I still remember when David Horowitz told me that Michael Moore is a Leninist. Bejamin Shapiro’s column just happens to make the same argument. Excerpt (I highly recomment reading the whole thing):
When war broke out in Europe in 1914, and the czar committed to Russian involvement, Lenin saw his chance: He could seize power by undermining czarism through anti-war activity. "[B]ut for the war," he wrote, "Russia could have gone on living for years and decades without a revolution against the capitalists." Lenin encouraged soldiers "to turn their guns on their officers" and stated that military disaster should be exploited to "hasten the destruction ... of the capitalist class."Meanwhile, Lenin also labeled colonialism an intrinsic evil of the capitalist system. Lenin said in "Imperialism: The Highest Stage of Capitalism" that "imperialist wars are absolutely inevitable under such an economic system ... Capitalism has grown into a world system of colonial oppression and of the financial strangulation of the overwhelming majority of the population of the world by a handful of 'advanced' countries."
Lenin's goals, then, were: 1) to undermine the legitimacy of the ruling czarist system, 2) to do so through anti-war activity, and 3) to undermine capitalism by denouncing it as exploitative.

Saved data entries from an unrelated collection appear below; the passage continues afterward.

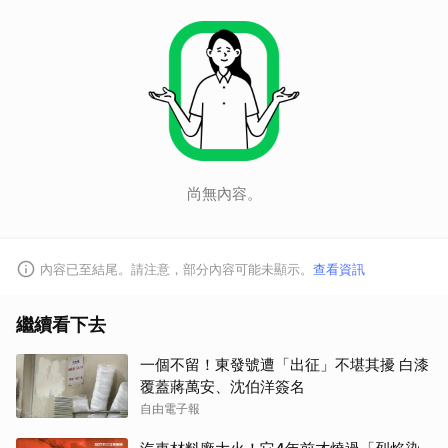
尚無內容。
內容已至結尾。請注意，部分內容可能未顯示。
查看資訊
繼續看下去
一個不留！東發號遭「出征」不堪其擾 白漆
覆蓋蔣萬安、沈伯洋簽名
自由電子報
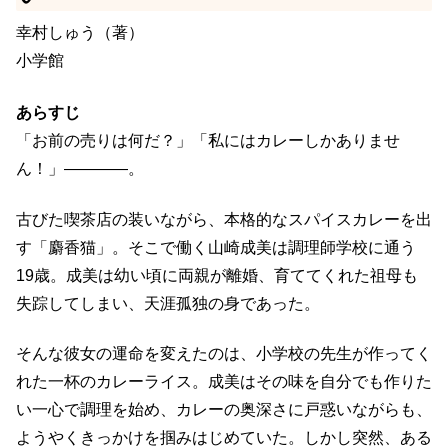
幸村しゅう（著）
小学館
あらすじ
「お前の売りは何だ？」「私にはカレーしかありませ
ん！」――――。
古びた喫茶店の装いながら、本格的なスパイスカレーを出
す「麝香猫」。そこで働く山崎成美は調理師学校に通う
19歳。成美は幼い頃に両親が離婚、育ててくれた祖母も
失踪してしまい、天涯孤独の身であった。
そんな彼女の運命を変えたのは、小学校の先生が作ってく
れた一杯のカレーライス。成美はその味を自分でも作りた
い一心で調理を始め、カレーの奥深さに戸惑いながらも、
ようやくきっかけを掴みはじめていた。しかし突然、ある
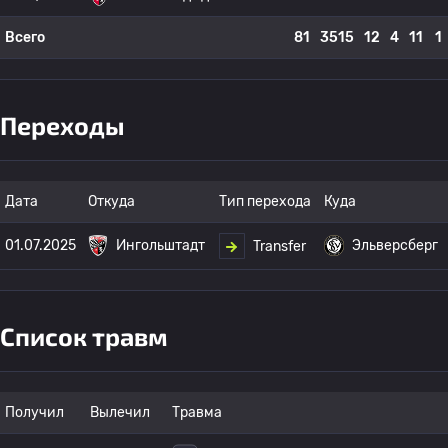
Всего
81
3515
12
4
11
1
Переходы
Дата
Откуда
Тип перехода
Куда
01.07.2025
Ингольштадт
Эльверсберг
Transfer
Список травм
Получил
Вылечил
Травма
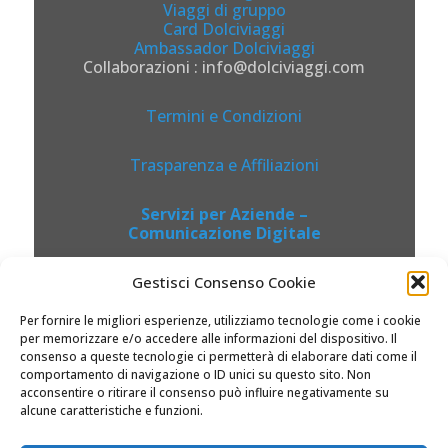
Viaggi di gruppo
Card Dolciviaggi
Ambassador Dolciviaggi
Collaborazioni : info@dolciviaggi.com
Termini e Condizioni
Trasparenza e Affiliazioni
Servizi per Aziende –
Comunicazione Digitale
Gestisci Consenso Cookie
Per fornire le migliori esperienze, utilizziamo tecnologie come i cookie
per memorizzare e/o accedere alle informazioni del dispositivo. Il
consenso a queste tecnologie ci permetterà di elaborare dati come il
comportamento di navigazione o ID unici su questo sito. Non
acconsentire o ritirare il consenso può influire negativamente su
alcune caratteristiche e funzioni.
© 2026 Dolciviaggi.com |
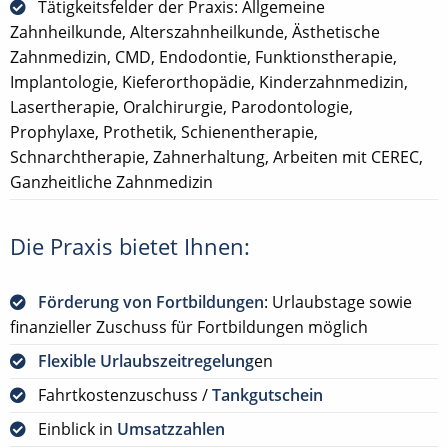
Tätigkeitsfelder der Praxis: Allgemeine
Zahnheilkunde, Alterszahnheilkunde, Ästhetische
Zahnmedizin, CMD, Endodontie, Funktionstherapie,
Implantologie, Kieferorthopädie, Kinderzahnmedizin,
Lasertherapie, Oralchirurgie, Parodontologie,
Prophylaxe, Prothetik, Schienentherapie,
Schnarchtherapie, Zahnerhaltung, Arbeiten mit CEREC,
Ganzheitliche Zahnmedizin
Die Praxis bietet Ihnen:
Förderung von Fortbildungen
: Urlaubstage sowie
finanzieller Zuschuss für Fortbildungen möglich
Flexible Urlaubszeitregelung
en
Fahrtkostenzuschuss /
Tankgutschein
Einblick in
Umsatzzahlen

Lenin had an "excuse" for undermining the czarist system of government – it was dictatorial, even if Lenin and his successors would end up as far more brutal dictators than any of the czars.
Michael Moore has no excuse. America is a republic, and Moore is a threat to the republic.
He appears to pursue Lenin's goals. After dropping out of University of Michigan-Flint to pursue political activism, Moore started the Flint Voice, an alternative newspaper that became the Michigan Voice. Soon, he edited the radical-left Mother Jones magazine, where he was fired, supposedly for backing the communist Sandinista rebels.
Now he is a big backer of the terrorists in Iraq.